Samantha Carolina Gómez Fonseca (13 October 1987 – 14 January 2024) was a Mexican politician and a prisoners' rights and LGBTQ rights activist. She was shot dead on 14 January 2024, in Mexico City. At the time of her killing, she was a pre-candidate from the Morena Party for the Senate of the Republic.

== Biography ==
=== Early life ===
Fonseca was born in Monterrey, Nuevo León, and studied law and business administration. In 2007, a former roommate accused her of aggravated robbery and attempted homicide, charges she denied. She was incarcerated at the men's Reclusorio Preventivo Varonil Norte prison, despite her gender identity of a trans woman. In prison, she suffered physical abuse and sexual assault by other inmates. She was released after three months due to a lack of evidence. Lawyer Jaime López Vela of the Agenda LGBT organization aided in her release.

=== Career ===
After her release, López Vela introduced her to the Labor Party (PT), where she joined the Office of Sexual Diversity Attention in Cuauhtémoc. She rose through the party ranks, eventually becoming a national coordinator for sexual diversity and gender equity. During her time at PT, she contributed to drafting the Law on Sexual Diversity, which was presented to the Senate of the Republic. She consistently visited prisons throughout Mexico to speak to prisoners on rights' violations, help with social reintegration, give workshops, and hold organized events for the benefit of inmates.

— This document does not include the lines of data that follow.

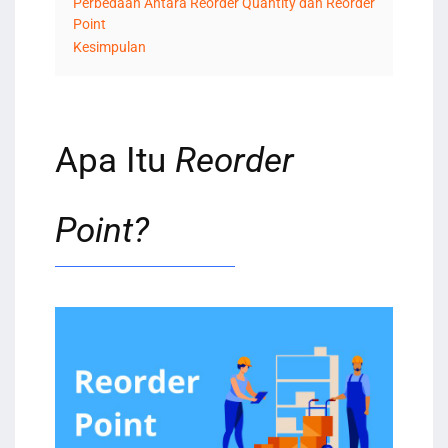
Perbedaan Antara Reorder Quantity dan Reorder
Point
Kesimpulan
Apa Itu
Reorder
Point?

She later joined the Citizens' Movement party, where she served as a secretary of Human Rights in the Federal District. She became a candidate in the June 2016 Constituent Assembly of Mexico City elections for the New Alliance Party. In May 2023, she was nominated for the Medal of Merit for Human Rights Defenders 2022 by the Congress of Mexico City. In November 2023, she registered as a Senate candidate for the Morena party.

== Assassination ==
On 14 January 2024, hours before her killing, Fonseca posted on social media supporting a protest against institutional transphobia the following day. That day, Fonseca visited the Reclusorio Sur men's prison in the Tepalcatlalpan neighborhood of Mexico City, speaking with prisoners. Fonseca entered into a DiDi ridesharing vehicle after leaving the prison. Several bullets shot at Fonseca into the vehicle in the borough of Xochimilco, killing her instantly. She was 36 years old. Various Morena politicians, LGBT+ organizations and activists condemned the murder. The Attorney General of Mexico City announced an investigation into the killing as an act of transfemicide. She was the fourth transgender person killed in Mexico in 2024, being killed three days after the killing of Miriam Noemi Ríos, another transgender woman and activist, in Jacona, Michoacán.

The following day, during the protest that she had planned to attend, marchers protested her killing and called for more comprehensive hate crime laws. She was buried at Panteón Jardines in Tlalnepantla on 16 January 2024.